Names and photos of police officers who brutally beat up a Jomo Kenyatta University of Agriculture and Technology (JKUAT) student will not be released.

This is according to Police spokesperson Charles Owino explained why during an interview on Wednesday morning 13 November on Citizen TV.

Kenyans on social media expressed their frustrations after the Kenya Police, through their Twitter handle, announced that the officers caught on camera beating up a JKUAT student had been identified.

Most netizens demanded that the police release the names and photos of the four officers to the public.

However, according to Mr Owino, releasing the photos and names of the officers will only encourage the 'criminal' to continue with the vice.


The police spokesperson also said that releasing the photos will cause trauma to the family members of the officers in question.
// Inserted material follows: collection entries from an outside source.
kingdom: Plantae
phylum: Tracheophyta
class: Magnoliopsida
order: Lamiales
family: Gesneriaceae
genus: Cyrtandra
"If your child is in school and the father is revealed to have beat up somebody the other children will mock the child over and over again," explained Mr Owino.

"What is most important is the action. We felt preliminarily we hold the names because some of these officers have done very good things and you don't know who is against that particular office," he continued.

Mr Owino also clarified that they had only interdicted three out of the four officers seen in the video beating up the JKUAT student. He said that the fourth officer is yet to be identified.


"We did not interdict four; we interdicted three. The fourth officer has not been identified. We will also not release pictures and names of the officer," continued the police spokesperson.

Among the panellists was John Waiganjo, Commissioner at the Independent Policing Oversight Authority (IPOA), who confirmed that they received the names and photos of the three officers.